__Excerpted text__.
========

Analyze an invoice with Azure AI Content Understanding in Azure AI Foundry

Suppose you want to extract data from many invoices and put the data into a database. You can use Azure AI Content Understanding to analyze one invoice and build your own analyzer that can analyze other similar invoices. Let’s start by creating a content understanding task.

Screenshot of the content understanding main page.

  1. Select Custom analyzer.

  2. Select + Create and use the following settings to create a content understanding task:
    • Task name: contoso-invoice
    • Description: An invoice analysis task
    • Azure AI services connection: Use the default
    • Azure Blob Storage account: Use the default
  3. Select Create, then wait for your task to be created.
  4. Select your contoso-invoice task.

Define your schema

  1. On the Define Schema page, you can add test files. Download contoso-invoice-1.pdf from https://raw.githubusercontent.com/MicrosoftLearning/mslearn-ai-fundamentals/refs/heads/main/data/contoso-invoice-1.pdf.

========

__Extracted records__.
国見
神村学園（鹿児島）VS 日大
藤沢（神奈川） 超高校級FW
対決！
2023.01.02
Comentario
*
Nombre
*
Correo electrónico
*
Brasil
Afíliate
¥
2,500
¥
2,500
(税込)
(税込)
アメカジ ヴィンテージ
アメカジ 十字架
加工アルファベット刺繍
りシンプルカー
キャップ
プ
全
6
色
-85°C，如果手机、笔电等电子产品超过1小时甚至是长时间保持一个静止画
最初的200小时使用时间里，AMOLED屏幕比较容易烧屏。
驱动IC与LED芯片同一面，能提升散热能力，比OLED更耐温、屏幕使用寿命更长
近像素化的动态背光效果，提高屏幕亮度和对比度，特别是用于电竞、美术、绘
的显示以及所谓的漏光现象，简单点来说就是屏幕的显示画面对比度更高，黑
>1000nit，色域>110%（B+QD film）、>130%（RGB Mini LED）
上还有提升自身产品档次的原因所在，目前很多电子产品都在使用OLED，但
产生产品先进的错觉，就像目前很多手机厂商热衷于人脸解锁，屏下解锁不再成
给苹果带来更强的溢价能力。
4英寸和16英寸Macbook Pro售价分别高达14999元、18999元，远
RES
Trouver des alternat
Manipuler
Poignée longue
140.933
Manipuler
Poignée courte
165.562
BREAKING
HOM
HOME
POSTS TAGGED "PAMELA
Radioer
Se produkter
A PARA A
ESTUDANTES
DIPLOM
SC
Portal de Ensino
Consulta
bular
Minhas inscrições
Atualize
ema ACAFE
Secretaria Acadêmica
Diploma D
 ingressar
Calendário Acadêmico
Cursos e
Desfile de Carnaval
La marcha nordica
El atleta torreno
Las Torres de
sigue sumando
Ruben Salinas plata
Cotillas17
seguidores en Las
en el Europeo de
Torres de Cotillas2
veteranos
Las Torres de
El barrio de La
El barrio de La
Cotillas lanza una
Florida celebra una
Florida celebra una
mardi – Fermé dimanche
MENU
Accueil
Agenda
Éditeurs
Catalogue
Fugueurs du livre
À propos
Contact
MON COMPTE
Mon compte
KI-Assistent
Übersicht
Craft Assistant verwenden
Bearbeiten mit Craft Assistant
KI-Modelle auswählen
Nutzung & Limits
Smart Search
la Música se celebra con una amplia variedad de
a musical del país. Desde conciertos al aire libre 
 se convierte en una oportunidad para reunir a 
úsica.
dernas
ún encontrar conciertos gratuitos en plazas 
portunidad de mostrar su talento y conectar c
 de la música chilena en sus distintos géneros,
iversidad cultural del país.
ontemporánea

========

__Task item A__.
Decide whether each statement agrees with the Content Understanding excerpt, answering yes or no and quoting the words that settle it: (i) the task's description is set to "An invoice analysis task"; (ii) the task is ready as soon as Create is selected; (iii) test files can be added on the Define Schema page.
__Task item B__.
In the Content Understanding excerpt, which setting is used for the Azure Blob Storage account?
__Task item C__.
Rewrite the stretch of the Content Understanding excerpt from "1. Select Custom" through "your contoso-invoice task.", renaming "Use the default" to "Keep the default".
The data is not needed for any of this work.

__Solution A__.
(i) Yes: "Description: An invoice analysis task"
(ii) No: "Select Create, then wait for your task to be created."
(iii) Yes: "On the Define Schema page, you can add test files."

__Solution B__.
Use the default.

__Solution C__.
1. Select Custom analyzer.

  2. Select + Create and use the following settings to create a content understanding task:
    • Task name: contoso-invoice
    • Description: An invoice analysis task
    • Azure AI services connection: Keep the default
    • Azure Blob Storage account: Keep the default
  3. Select Create, then wait for your task to be created.
  4. Select your contoso-invoice task.